__SOURCE DOCUMENT__:
────────────────────
Tuesday, May 15, 2012

The Bachelorette, Emily Maynard - Episode 1

Cinderella was destitute and a bad dresser, you idiot.

Chris Harrison and Emily Maynard sit down for a Q & A sesh...

CHRIS HARRISON - So, you refused to move to Austin for Brad, and here you are. Single as the day is long.

EMILY MAYNARD - No, Brad refused to move to Charlotte for me.

CHRIS HARRISON - Hmmm... That's strange, because in our two successful relationships in the fifty-season history of this show, Trista moved to Colorado to be with Charlie, and Molly moved to Seattle for Jason.

EMILY MAYNARD - I guess I'm a little different than the other girls.

CHRIS HARRISON  - And that's gotta change. Casting demanded "sweet Southern gentility", so if anybody asks, you were married when you got pregnant. Got it?


CHRIS HARRISON- Either get it, or you're headed back to the PR department of that shitty children's hospital.

EMILY MAYNARD - **shudders** Ok, got it.

Tony of Portland, OR enters with a glass slipper on a pillow...

EMILY MAYNARD -  Golly gee, is that a Cinderella slipper on a pillow?

TONY PIEPER - You know it!

EMILY MAYNARD - So you're saying I seem poor.

TONY PIEPER  - Um, er... No?

EMILY MAYNARD - Well, Cinderella was fucking destitute. **catches Chris Harrison glaring at her** Uh, I mean, aren't you the sweetest thing? See you hopefully only after I've had a few drinks!

CHRIS HARRISON - **whispers** Nice save. Next time, mention biscuits or something else Southern.

Token black guy Lerone enters...

LERONE ANU - Hello. I'm only here so I can prepare for a lawsuit deposition.


Travis of Madison, MS enters, holding a dragon egg from Game of Thrones...

EMILY MAYNARD  - Is that an egg?

TRAVIS POPE - Yes, genius. It represents your ovary that I plan on fertilizing in front of all these other men. I'm really into Darwinism.

EMILY MAYNARD - **looks at Chris Harrison, frightened** Chris?

CHRIS HARRISON - WW Blanche Dubois do?

EMILY MAYNARD -  Kill herself.

CHRIS HARRISON - Before she went crazy.

EMILY MAYNARD  - **gets herself together** Ahem. You are so creative!

TRAVIS POPE - That's what my mom says, too.

Doug enters with a handwritten note...

DOUG CLERGET - Hi, Emily. My son wrote you a note.

EMILY MAYNARD - Loose leaf paper, huh? Bitchin'. Er, I meant, "bless his heart." **reads aloud**

"Dear Emily, my daddy is the bestest and when he has sleepovers it sounds like the monkey house at the zoo! I love monkeys. And horses, too!"

DOUG CLERGET - That's m'boy.

EMILY MAYNARD - He's very advanced at writing for someone so young.

DOUG CLERGET  - Yep. He's ranked 362 in his 10th grade class.

Brent enters wearing a supes-cool name tag...

BRENT MEKOSH - I have six kids. You hear me? SIX FUCKING KIDS.


BRENT MEKOSH - I need a wife so bad. I'm going crazy.

EMILY MAYNARD - Ok, see you inside!

BRENT MEKOSH - They poop. And they cry. And when I lock them in the basement, they slip notes under the door saying they're hungry.
────────────────────
__RECORDS PROVIDED__:

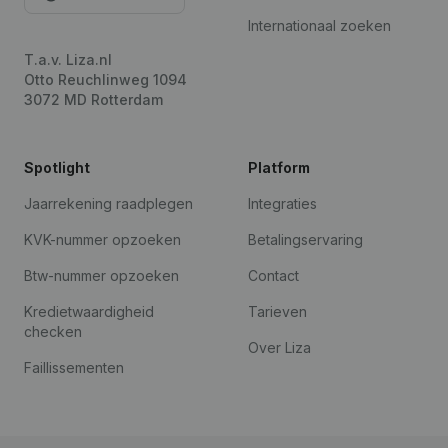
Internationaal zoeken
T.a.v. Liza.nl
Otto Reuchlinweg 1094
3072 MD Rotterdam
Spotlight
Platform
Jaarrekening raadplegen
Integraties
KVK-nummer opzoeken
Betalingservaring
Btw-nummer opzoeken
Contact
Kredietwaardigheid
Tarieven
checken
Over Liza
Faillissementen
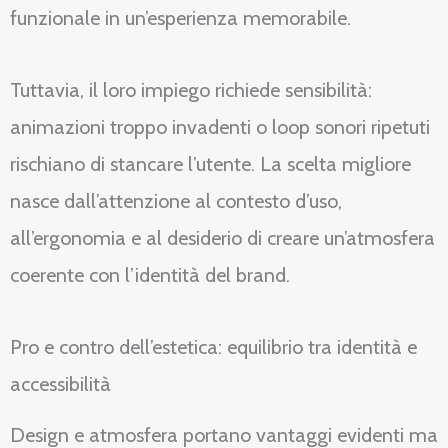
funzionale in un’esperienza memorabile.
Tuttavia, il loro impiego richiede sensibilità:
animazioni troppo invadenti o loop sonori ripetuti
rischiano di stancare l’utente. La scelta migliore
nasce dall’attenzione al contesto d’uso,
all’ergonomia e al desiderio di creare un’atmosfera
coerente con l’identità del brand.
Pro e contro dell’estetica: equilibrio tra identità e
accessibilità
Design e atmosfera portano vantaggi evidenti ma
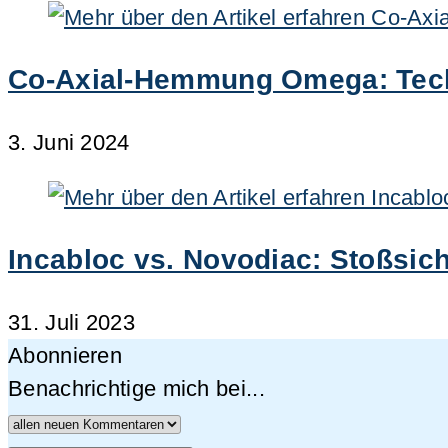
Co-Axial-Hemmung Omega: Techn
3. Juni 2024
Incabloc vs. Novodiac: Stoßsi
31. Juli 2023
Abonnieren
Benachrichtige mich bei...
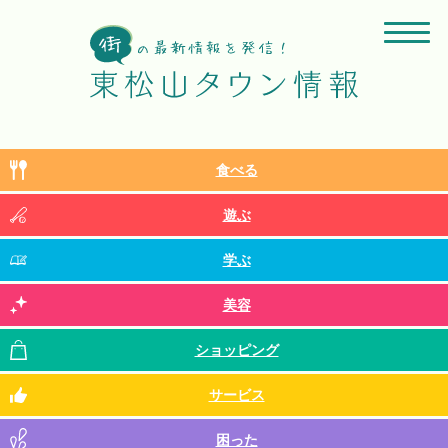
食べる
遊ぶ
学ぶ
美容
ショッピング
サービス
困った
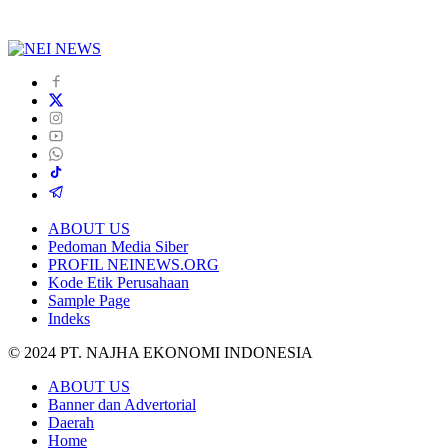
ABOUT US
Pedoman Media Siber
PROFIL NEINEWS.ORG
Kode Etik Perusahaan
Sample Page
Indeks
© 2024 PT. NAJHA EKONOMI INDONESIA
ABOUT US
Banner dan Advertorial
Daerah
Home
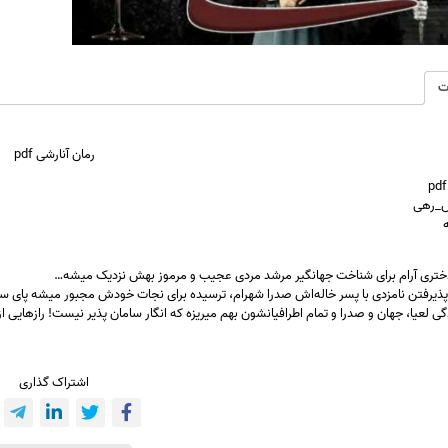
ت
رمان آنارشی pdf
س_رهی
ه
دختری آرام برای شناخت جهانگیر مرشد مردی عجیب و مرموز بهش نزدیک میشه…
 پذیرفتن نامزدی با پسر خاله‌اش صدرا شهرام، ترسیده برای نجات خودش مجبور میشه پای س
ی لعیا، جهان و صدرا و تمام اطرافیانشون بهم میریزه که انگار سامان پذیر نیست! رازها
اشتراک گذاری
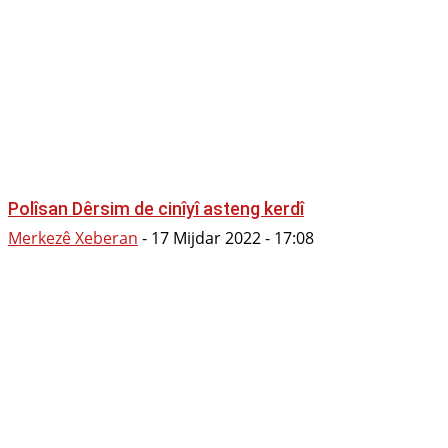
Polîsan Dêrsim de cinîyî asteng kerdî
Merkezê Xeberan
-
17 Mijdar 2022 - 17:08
────────────────────
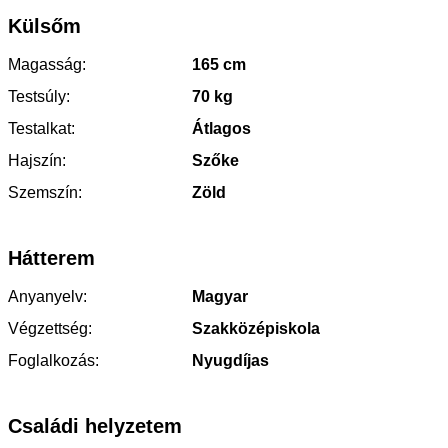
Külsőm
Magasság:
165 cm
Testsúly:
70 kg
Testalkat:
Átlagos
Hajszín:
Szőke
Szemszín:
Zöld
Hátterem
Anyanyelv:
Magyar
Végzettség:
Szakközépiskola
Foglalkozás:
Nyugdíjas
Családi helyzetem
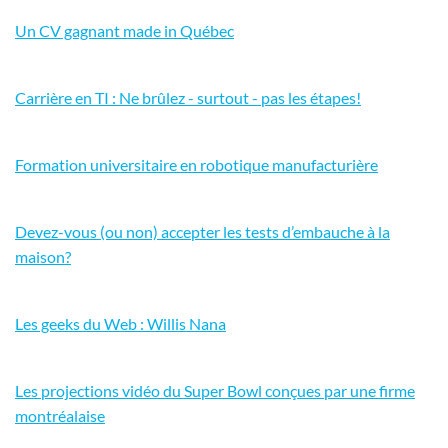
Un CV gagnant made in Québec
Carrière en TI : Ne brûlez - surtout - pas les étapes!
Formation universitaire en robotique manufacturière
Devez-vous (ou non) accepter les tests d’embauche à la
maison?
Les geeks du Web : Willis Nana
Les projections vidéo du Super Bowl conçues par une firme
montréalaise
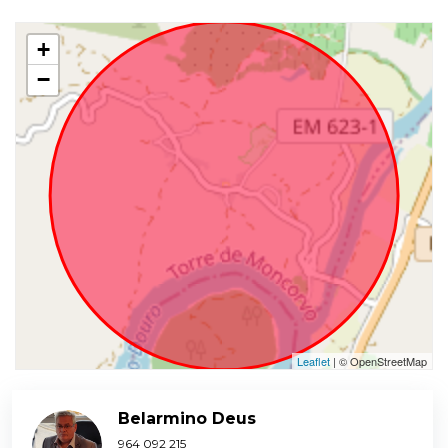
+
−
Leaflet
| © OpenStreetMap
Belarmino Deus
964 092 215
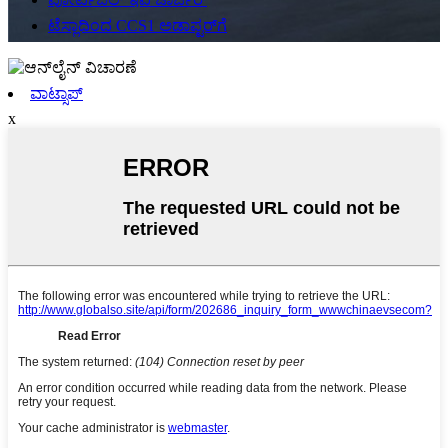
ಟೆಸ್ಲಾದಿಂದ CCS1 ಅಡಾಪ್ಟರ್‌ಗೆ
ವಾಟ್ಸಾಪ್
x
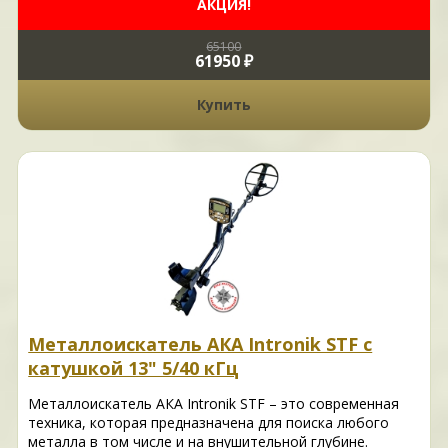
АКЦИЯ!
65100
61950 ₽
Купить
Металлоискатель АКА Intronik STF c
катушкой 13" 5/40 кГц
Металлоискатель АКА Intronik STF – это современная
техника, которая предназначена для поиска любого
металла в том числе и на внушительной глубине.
────────────────────
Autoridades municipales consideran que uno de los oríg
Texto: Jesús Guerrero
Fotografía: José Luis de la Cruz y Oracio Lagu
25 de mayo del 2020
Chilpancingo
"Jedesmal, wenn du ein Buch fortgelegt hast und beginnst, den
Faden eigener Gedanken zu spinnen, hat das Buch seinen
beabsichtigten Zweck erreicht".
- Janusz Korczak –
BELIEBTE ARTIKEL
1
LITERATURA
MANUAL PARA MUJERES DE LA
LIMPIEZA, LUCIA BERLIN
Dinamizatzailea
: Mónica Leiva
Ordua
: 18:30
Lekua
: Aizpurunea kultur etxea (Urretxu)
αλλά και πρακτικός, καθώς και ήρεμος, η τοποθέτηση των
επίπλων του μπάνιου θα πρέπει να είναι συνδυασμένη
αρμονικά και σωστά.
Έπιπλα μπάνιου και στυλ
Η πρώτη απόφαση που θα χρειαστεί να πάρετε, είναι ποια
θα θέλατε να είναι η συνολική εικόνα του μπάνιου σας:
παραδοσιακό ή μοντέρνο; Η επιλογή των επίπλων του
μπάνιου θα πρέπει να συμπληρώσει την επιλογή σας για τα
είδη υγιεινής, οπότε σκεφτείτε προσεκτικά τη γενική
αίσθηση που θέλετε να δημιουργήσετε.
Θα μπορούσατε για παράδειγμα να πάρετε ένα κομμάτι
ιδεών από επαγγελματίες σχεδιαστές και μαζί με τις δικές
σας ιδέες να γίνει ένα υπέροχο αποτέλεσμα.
────────────────────
__YOUR TASKS__:
[A] Print the Bachelorette recap from "EMILY MAYNARD - He's" up to and including "see you inside!".
[B] Do these statements agree with the Bachelorette recap? Answer yes or no for each, and quote the deciding words. (i) Tony enters carrying a glass slipper on a pillow. (ii) Doug's daughter wrote the note he brings to Emily. (iii) Brent says he has four kids.
[C] Can you continue the Bachelorette recap, picking up after its last line?
The items above are separate material, unrelated to the Bachelorette recap.

__RESPONSES IN ORDER__:
[A]
EMILY MAYNARD - He's very advanced at writing for someone so young.

DOUG CLERGET  - Yep. He's ranked 362 in his 10th grade class.

Brent enters wearing a supes-cool name tag...

BRENT MEKOSH - I have six kids. You hear me? SIX FUCKING KIDS.


BRENT MEKOSH - I need a wife so bad. I'm going crazy.

EMILY MAYNARD - Ok, see you inside!

[B]
(i) Yes: "Tony of Portland, OR enters with a glass slipper on a pillow..."
(ii) No: "My son wrote you a note."
(iii) No: "I have six kids."

[C]
EMILY MAYNARD - Alright! Talk to you inside!

BRENT MEKOSH  - After only four hours down there! It's called patience, you little shits! I HATE YOU ALL!!!!!!!!!

Jef is dragged behind the limo on a skateboard...

JEF HOLM - Sup, bitch. **throws skateboard in the bushes**

EMILY MAYNARD - Ah, the quintessential Long Beach douchebag. Sublime stopped existing ten years ago.

JEF HOLM - I'm actually from Salt Lake City. But I'm surprised you would say such hurtful things. I thought you were from the South?

EMILY MAYNARD - You addressed me as "bitch!" What the fuck do you think this is - 

CHRIS  HARRISON - **taps Emily on the ass** Children's hospital. Children's hospital.

EMILY MAYNARD - Shit. Gee willikers, Jef with one F, you're the coolest!

JEF HOLM - Phew. For a second, I worried you were going to be like Ali Fedotowsky. With opinions n' shit.

EMILY MAYNARD - Little ol' me? Naw! Rush inside for fresh-baked biscuits!

Stevie the Party MC enters holding a ghetto blaster...  

STEVIE - **raps** My name is Stevie and I'm here to say, I love Emily Maynard in a major wa-

EMILY MAYNARD - Stevie? STEVIE? **turns to Chris Harrison** I can't.

CHRIS  HARRISON  - Yeah, I'm with you on this one

A helicopter hovers over the mansion...

EMILY MAYNARD - What in the dickens is that?

CHRIS HARRISON - "Dickens". I like that.

ALEJANDRO VELEZ - It's un pajaro!


EMILY MAYNARD - I thought you spoke Portugese?

ALESSANDRO GOULART - The author of this post doesn't know Portugese.

MICHAEL NANCE - It's... a helicopter! Fuck, my hair! My beautiful Keratin-straightened hair! 

**helicopter wind is so strong that all the contestants and Emily and Little Ricki are blown to the shitty outskirts of Charlotte**

KALON MCMAHON - **emerges from helicopter** Hello? Anybody here?


KALON MCMAHON - Sweet. More pussy for me. **turns around to spot lone camera man filming** Oh, fuck. You're probably going to capture my future comment about Emily having baggage, too, aren't you?



The end.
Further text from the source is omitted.